Ja jestem wszechświatem a wszechświat jest mną - myśl w kategoriach wszechświata...

Nie musisz nic, bo wszechświat pracuje za ciebie.
Ale bądź w dyscyplinie, by kierować się światłem, a nie przyjemnościami ciała i pokusami czyhającymi na ścieżce...

Słuchaj mnie, bo twe dni będą policzone ...

Idąc żywy wśród śpiących... Ku upadkowi...

Idąc żywy wśród śpiących - niedostrzegalny wśród automatów - schematów...
Skazany sam na siebie...
Każdy widzi, ale nie wie...
Zaufać oczom muszę
Gdy znów się tu wzruszę...

Miałem wrażenie że jest we mnie kosmita
Jak zamykałem oczy to widziałem jak jest mną a ja nim... Że jest pod skórą wśród ciemności niedostępny - chudy i tak niezwykły, że nie dało się tego zdefiniować, bo było to niedostępne dla mych oczu...widziałem jedynie zewnętrzną warstwę jego, a reszta była tajemnicą...
I czułem taką moc psychofizyczną jak nigdy...
I pojąłem że słuchać innych można ale wiedzieć trzeba swoje - tak by nie polegać na innych a wiedzieć samemu...
Że trzeba swoje zawsze wiedzieć niezależnie, bo jak nie wiesz to stajesz się zależy...

Nic już nie wiadomo, co jest prawdą, a co fałszem. Pewny jest obserwator i by wiedzieć swoje.
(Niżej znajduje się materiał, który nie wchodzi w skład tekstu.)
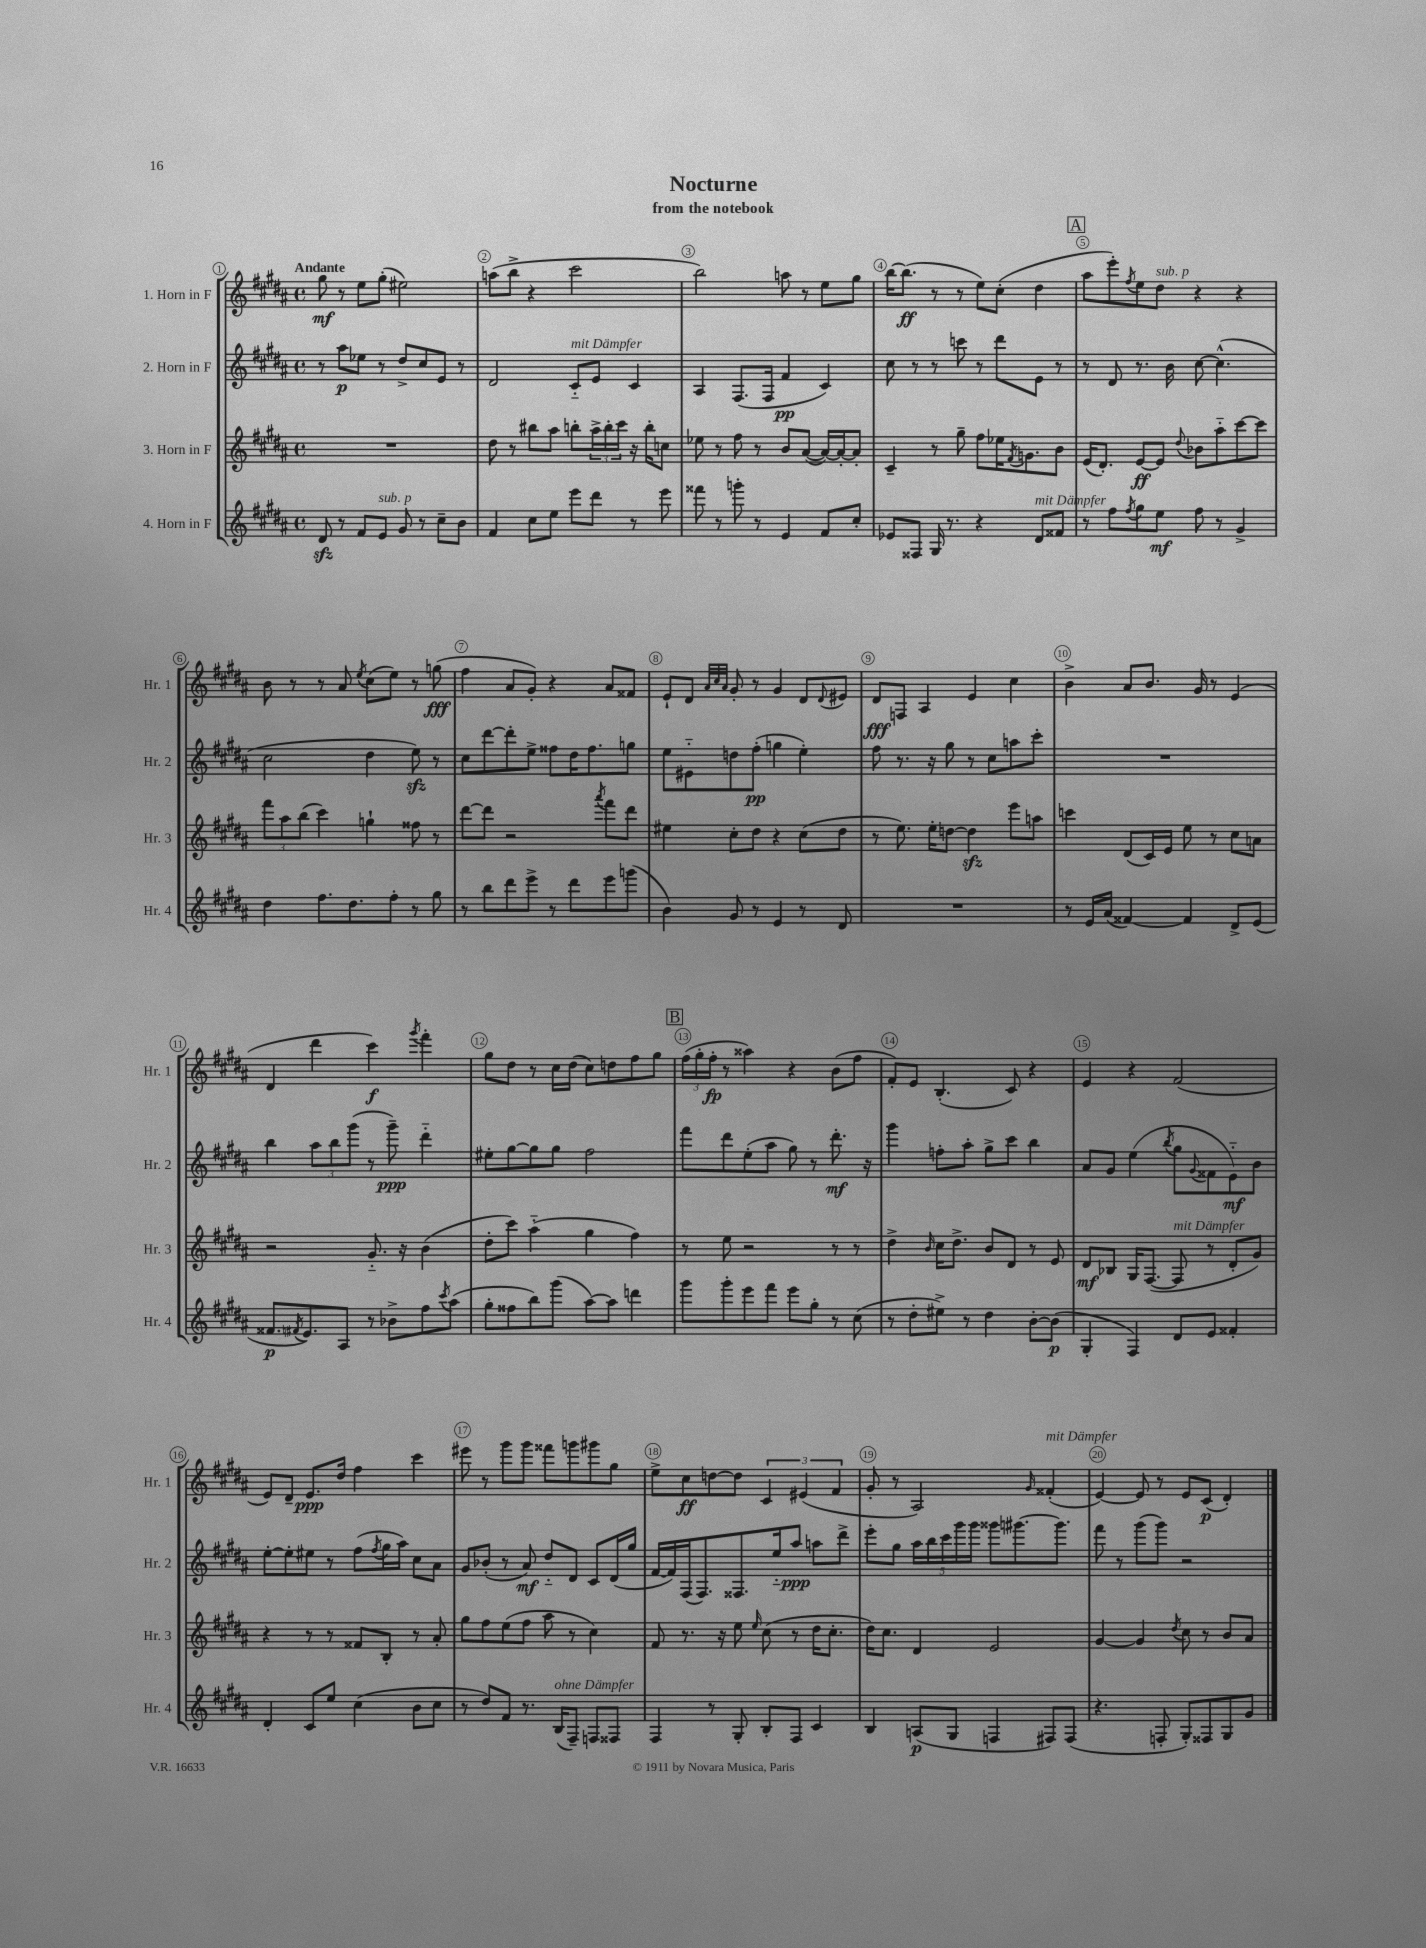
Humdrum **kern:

**kern	**kern	**kern	**kern
*staff4	*staff3	*staff2	*staff1
*clefG2	*clefG2	*clefG2	*clefG2
*k[f#c#g#d#a#]	*k[f#c#g#d#a#]	*k[f#c#g#d#a#]	*k[f#c#g#d#a#]
*M4/4	*M4/4	*M4/4	*M4/4
*met(c)	*met(c)	*met(c)	*met(c)
8d#	1r	8r	8gg#
8r	.	8aa#	8r
8f#	.	8ee-	8ee
8e	.	8r	(8gg#'
8g#	.	8dd#^	2ee#)
8r	.	8cc#	.
8cc#~	.	8e	.
8b	.	8r	.
=	=	=	=
4f#	8dd#	2d#	(8aa
.	8r	.	8bb^
8cc#	8bb#	.	4r
8ee	8aa#	.	.
8eee	8bb'	8c#'~	2ccc#
8ddd#	24aa#^	8e	.
.	24bb'	.	.
.	24ccc#	.	.
8r	16r	4c#	.
.	16bb'	.	.
8eee	8cc	.	.
=	=	=	=
8fff##	8ee-	4A#	2bb)
8r	8r	.	.
8ggg'	8ff#	(8.F#	.
8r	8r	.	.
.	.	16F#	.
4e	8b	4f#	8aa
.	([8a#	.	8r
8f#	16a#_)	4c#)	8ee
.	16a#'_	.	.
8cc#'	8a#']	.	8gg#
=	=	=	=
8e-	4c#~	8cc#	[16bb
.	.	.	(8.bb]
8F##	.	8r	.
16G#	8r	8r	8r
8.r	.	.	.
.	8gg#~	8ccc	8r
4r	8ff#	8r	8ee)
.	16ee-	8ddd#	(8cc#'
.	8qf#	.	.
.	8.g	.	.
8d#	.	8e	4dd#
8f##	8b	8r	.
=	=	=	=
8r	(16e	8r	8aa#
.	8.d#')	.	.
8ff#	.	8d#	8eee')
8qff#	.	.	8qff#
8gg#	[8e	8.r	8ee
8ee	8e]	.	8dd#
.	.	16b	.
.	8qqdd#	.	.
8ff#	8b-	[8cc#	4r
8r	8aa#'~	(4.cc#^^]	.
4g#^	[8ccc#	.	4r
.	8ccc#]	.	.
=	=	=	=
4dd#	12fff#	2cc#	8b
.	12aa#	.	.
.	.	.	8r
.	(12bb	.	.
8.ff#	4ccc#)	.	8r
.	.	.	8a#
8.dd#	.	.	.
.	.	.	8qee
.	4gg`	4dd#	(8cc#
8ff#'	.	.	8ee)
8r	8ff##	8ee)	8r
8gg#	8r	8r	(8gg
=	=	=	=
8r	[8ddd#	8cc#	4ff#
8bb	8ddd#]	[8ddd#	.
8ddd#	2r	8ddd#']	8a#
8eee^	.	8ee^	8g#')
8r	.	8ff##	4r
8ddd#	.	16dd#	.
.	.	8.ff##	.
.	8qaaa#	.	.
8eee	8fff#	.	8a#
(8ggg	8ddd#	8gg	8f##
=	=	=	=
4b)	4ee#	8ee	8e`
.	.	8e#'~	8d#
.	.	.	32qqa#
.	.	.	32qqcc#
.	.	.	32qqa#
8g#	8cc#'	8dd	8g#'
8r	8dd#	(8ff#'	8r
4e	4r	4gg	4g#
8r	(8cc#	4ee')	8d#
.	.	.	8qqd#
8d#	8dd#	.	8e#
=	=	=	=
1r	8r	8ff#	8d#
.	8.ee)	8.r	8F
.	.	.	4A#
.	16ee'	16r	.
.	[8dd	8gg#	.
.	4dd]	8r	4e
.	.	8cc#	.
.	8eee	8aa	4cc#
.	8aa	8ccc#'	.
=	=	=	=
8r	4ccc	1r	4b^
16e	.	.	.
(16a#	.	.	.
[4f##)	(8d#	.	8a#
.	16c#)	.	8.b
.	16e	.	.
4f##]	8ee	.	.
.	.	.	16g#
.	8r	.	8r
8d#^	8cc#	.	(4e
(8e	8a	.	.
=	=	=	=
8.f##	2r	4bb	4d#
8qf#	.	.	.
8.e)	.	.	.
.	.	12aa#	4ddd#
.	.	12bb	.
8A#	.	.	.
.	.	(12ggg#	.
8r	8.g#'~	8r	4ccc#)
8b-^	.	8ggg#~)	.
.	16r	.	.
.	.	.	8qggg#
8ff#	(4b	4ddd#'~	4fff#'
8qccc#	.	.	.
(8aa#	.	.	.
=	=	=	=
8gg#'	8dd#'	8ee#'	8gg#
8ff##	8ccc#)	[8gg#	8dd#
8bb)	(4aa#'~	8gg#]	8r
(8ggg#	.	8gg#	16cc#
.	.	.	(16dd#
[8aa#)	4gg#	2ff#	8cc#)
8aa#]	.	.	8dd
4ddd	4ff#)	.	8ff#
.	.	.	8gg#
=	=	=	=
8ggg#	8r	8fff#	(24ff#
.	.	.	24gg#'
.	.	.	24ff#'
8ggg#'	8ee	8ddd#	8r
8eee	2r	(8ee'	4aa##)
8fff#	.	8aa#	.
8eee	.	8gg#)	4r
8gg#'	.	8r	.
8r	8r	8.ddd#'	(8b
(8cc#	8r	.	8ff#
.	.	16r	.
=	=	=	=
8r	4dd#^	4ggg#	8f#')
8dd#'	.	.	8e
.	16qqb	.	.
8ee#^)	16cc#	8ff'	(4.B'
.	8.dd#^	.	.
8r	.	8aa#'	.
4dd#	8b	8gg#^	.
.	8d#	8ccc#	8c#)
[8b'	8r	4bb	4r
(8b]	8e	.	.
=	=	=	=
4G#'	8d#	8a#	4e
.	8B-	8g#	.
4F#)	16G#	(4ee	4r
.	([8.F#	.	.
.	.	8qbb	.
8d#	8F#]	8gg#	(2f#
.	.	8qqg#	.
8e	8r	8f##	.
4f##'	8d#'	8e'~)	.
.	8g#)	8b	.
=	=	=	=
4d#'	4r	[8ee'	8e)
.	.	8ee']	8d#~
8c#	8r	8ee#	8.e
8ee	8r	8r	.
.	.	.	16dd#
(4cc#	8f##	(8ff#	4ff#
.	.	8qff#	.
.	8B'	16gg#	.
.	.	16aa#)	.
8b	8r	8cc#	4ccc#
8cc#	8a#'	8a#	.
=	=	=	=
8r	8gg#	8g#	8eee#
8dd#)	8ff#	(8b-'	8r
8f#	(8ee	8r	8ggg#
8.r	8ff#	8a#)	8ggg#
.	8aa#	8dd#'~	8fff##
(16B	.	.	.
8F#~)	8r	8d#	8ggg
8F	4cc#)	8c#	8ggg#
8F##	.	(16d#	8gg#
.	.	16gg#	.
=	=	=	=
4F#	8f#	[16f#	8ee^
.	.	16f#])	.
.	8.r	(16F#	8cc#
.	.	8.F#)	.
8r	.	.	[8dd
.	16r	.	.
8G#'	8ee	8.F##	8dd]
.	16qqee	.	.
8B'	(8cc#	.	6c#
.	.	16ee'~	.
8F#	8r	8aa#	.
.	.	.	(6e#
4c#	16dd#	8aa	.
.	8.cc#'	.	.
.	.	.	6f#
.	.	8ddd#^	.
=	=	=	=
4B	16dd#)	8eee'	8g#'
.	8.cc#	.	.
.	.	8gg#	8r
(8A	4d#	20aa#	2A#)
.	.	20bb	.
.	.	20ccc#	.
8G#	.	.	.
.	.	20ggg#	.
.	.	20ggg#	.
4F	2e	8ggg##	.
.	.	[8.ggg#	.
.	.	.	16qqg#
8F#)	.	.	(4f##'
.	.	8.ggg#]	.
(8F#	.	.	.
=	=	=	=
4.r	[4g#	8fff#	[4e)
.	.	8r	.
.	4g#]	(8ggg#	8e]
8F'	.	8ggg#)	8r
.	8qdd#	.	.
8G#')	8cc#	2r	8e
8F##	8r	.	(8c#
8G#	8b	.	4d#')
8g#	8a#	.	.
==	==	==	==
*-	*-	*-	*-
Pewny, bo on jedynie wie o obrazie genetyki...
Bo gdy nie wiesz, to jesteś zależny od tego, że ktoś wie...
Dlatego wiem swoje i nic nie chcę, zamykam się w medytacje...
I pójdę tam gdzie poniesie mnie wiatr...


niedziela, 12 listopada 2017

Nie zrozumiecie, dlatego świat to dno

Szkoła to dno
Szkoła jak szkoła?
Dlatego się nie dogadamy...
Mam inne potrzeby rozwojowe, ale wy nawet nie jesteście w stanie mnie zrozumieć...

Mam inne potrzeby funkcjonowania i rozwojowe, inne potrzeby środowiskowe i organizacyjne...

Życie...

Życie...
Ważne by dogadywać się z tymi z którymi się dogaduję
I współpracować organizacyjnie z tymi z którymi się nie dogaduję
Robić to co chcę
Iść tam gdzie poniesie mnie wiatr
Gdzie poprowadzą nogi...

sobota, 11 listopada 2017

Powrót Arystokraty: Poznanie światła i ciemności

Ludzie są ślepi, cokolwiek im powiesz - oni to łapią o ile sami nie wpadną na coś - zaślepieni tym jeszcze bardziej...

Jeżeli chcę coś faktycznie osiągnąć lepiej być z ogarniętymi ludźmi

Ale można i tych nie ogarniętych ustawiać tylko oni są zbyt ,,nie ogarnięci" , samolubni i głośni...
Nie można na nich polegać na słowo, a bardziej organizacyjnie gdy udaje się ich ,,przechytrzyć" swoim pojęciem, działaniem i cwaniactwem które ukrywa się pod pozorami porządności i interesu wobec nich... Bo oni ufają na słowo...
Nie znają nic poza słowem i stereotypem...
Ludzie to ochlejusy...
A jak Jezus powiedział: Ten kto poznał siebie tego świat nie jest wart

Powrót Arystokraty...


Poza tym czas to pieniądz

Bo przez złe decyzje traci się energie

A fundament jest najważniejszy, ciało jak i struktura energetyczna - to jest najważniejsze i jest podstawą dla ducha, duch po prostu jest, ale to ciało musi być zadbane i zdrowe i silne... - to jest najważniejsze

A energia kosztuje i czas i pieniądze...

Jeżeli idziesz tam gdzie wszyscy to znaczy, że popełniasz błąd...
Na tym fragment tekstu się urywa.